Nosocomial Drownings
Patients sometimes need NG (nasal gastric) tubes inserted. The tube is inserted through the nose and snaked down into the stomach. It's a blind procedure, so sometimes the tube ends up in the lungs. To confirm placement of the tube, we used to push air down it and listen to the stomach. If the stomach gurgled, then it was assumed to be in the proper place. That was a silly test because even when the tube was in the lungs, if air was pushed down it, a gurgling sound could still be heard. This was dangerous because if we fed a patient through the tube when it was in the lungs, the patient would drown.
After I don't know how many deaths and lawsuits, it was finally decided to x ray the patient's chest to confirm correct placement of the tube before starting a tube feeding. This new rule saved the life of one of our patients tonight. The x ray revealed that the nurse had gotten the tube in the patient's lungs. Without the x ray, we would have started the feeding and the patient would have drowned.
Lawsuits aren't always a bad thing. Were it not for being sued we would still be guessing whether a tube was correctly placed and another person would have died tonight. Now, go hug a lawyer.
7 Comments:
Yikes. I am glad mistakes like that are caught.

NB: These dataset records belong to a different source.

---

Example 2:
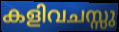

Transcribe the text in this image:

കളിവചസ്സു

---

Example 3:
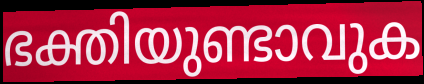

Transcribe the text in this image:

ഭക്തിയുണ്ടാവുക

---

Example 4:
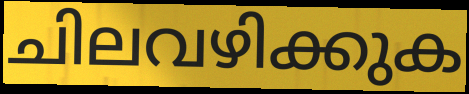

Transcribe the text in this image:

ചിലവഴിക്കുക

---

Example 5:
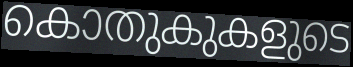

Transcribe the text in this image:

കൊതുകുകളുടെ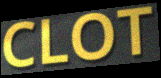
CLOT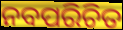
ନବପରିଚିତ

On the other hand, it would be nice if it didn't take a honkin' big lawsuit to get a hospital to follow best practices. Call me crazy. ;)

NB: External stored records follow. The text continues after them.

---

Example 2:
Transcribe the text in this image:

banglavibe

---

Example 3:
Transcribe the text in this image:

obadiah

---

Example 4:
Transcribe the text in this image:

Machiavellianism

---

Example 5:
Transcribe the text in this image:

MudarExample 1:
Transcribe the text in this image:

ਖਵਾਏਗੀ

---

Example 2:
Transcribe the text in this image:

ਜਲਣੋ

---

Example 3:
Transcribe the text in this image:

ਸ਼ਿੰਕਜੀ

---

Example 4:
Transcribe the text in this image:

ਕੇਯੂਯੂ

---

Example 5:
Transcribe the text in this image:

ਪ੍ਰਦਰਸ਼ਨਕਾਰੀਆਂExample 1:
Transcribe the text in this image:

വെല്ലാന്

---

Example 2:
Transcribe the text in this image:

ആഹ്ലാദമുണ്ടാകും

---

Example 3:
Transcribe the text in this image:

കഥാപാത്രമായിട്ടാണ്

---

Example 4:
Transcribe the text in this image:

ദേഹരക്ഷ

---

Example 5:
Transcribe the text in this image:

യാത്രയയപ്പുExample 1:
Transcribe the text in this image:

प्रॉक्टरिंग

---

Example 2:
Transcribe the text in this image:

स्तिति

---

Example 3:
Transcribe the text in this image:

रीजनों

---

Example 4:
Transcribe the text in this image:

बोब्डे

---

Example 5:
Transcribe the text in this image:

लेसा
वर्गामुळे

Big corporations, like the one I work for, only understand money. Doing something because it's the right thing to do is a foreign concept. They will change only if it is in their financial best interest to change. That is where lawyers and lawsuits come in.
I hate lawyers too sometimes, but they can also be your best friend.
Dear Melissa,
You stated, "it was finally decided to x ray the patient's chest to confirm correct placement of the tube before starting a tube feeding. This new rule..."
I ask, what new rule? It is a hospital policy made into a routine prodecure or a doctor's advice to have the x-ray confirm placemant?
Thank you.
--
George
rad tech, intern.
http://gesses.blogspot.com/
Gesses, this is a new hospital wide policy change. It applies to all patients getting NG tube feedings and no one, including doctors, can override the rule. I hope that the rule applies to all of my employer's other hospitals, but I only know for certain that it applies to ours.
Would it be technically-possible / feasible / less expensive / preferable,
instead of the X-ray to use some type of endoscope (a bronchoscope?)?
What I envision is that the x-oscope would be inserted through the NG tube after
its emplacement, so that one could view the type of surface at the end. This assumes that there is a significant difference in the appearamces of lung and stomach tissues.
Perhaps it could even be pre-inserted in the NG tube (sort of like a trochar)
so that the attendant could view/be-guided-in the insertion process.
Some considerations:
plusses - no radiation, immediate insertion feedback,
reduced probability of patient damage (if trochar-ized);
minuses - training, acquisition/inventory cost,
operating cost (cleaning/sterilization of instrument),
additional patient stress (if separate insertion required).
This is intended as an idea to be kicked around. I have no medical training and
assume no liability if the idea is mis-developed. But, if there are royalties I assign them to Melissa.
I suppose that would be possible, but I doubt that they would allow nurses to do that, so it would increase the costs by requiring doctors. It's cheaper to have a nurse jam a tube down and then X-ray it.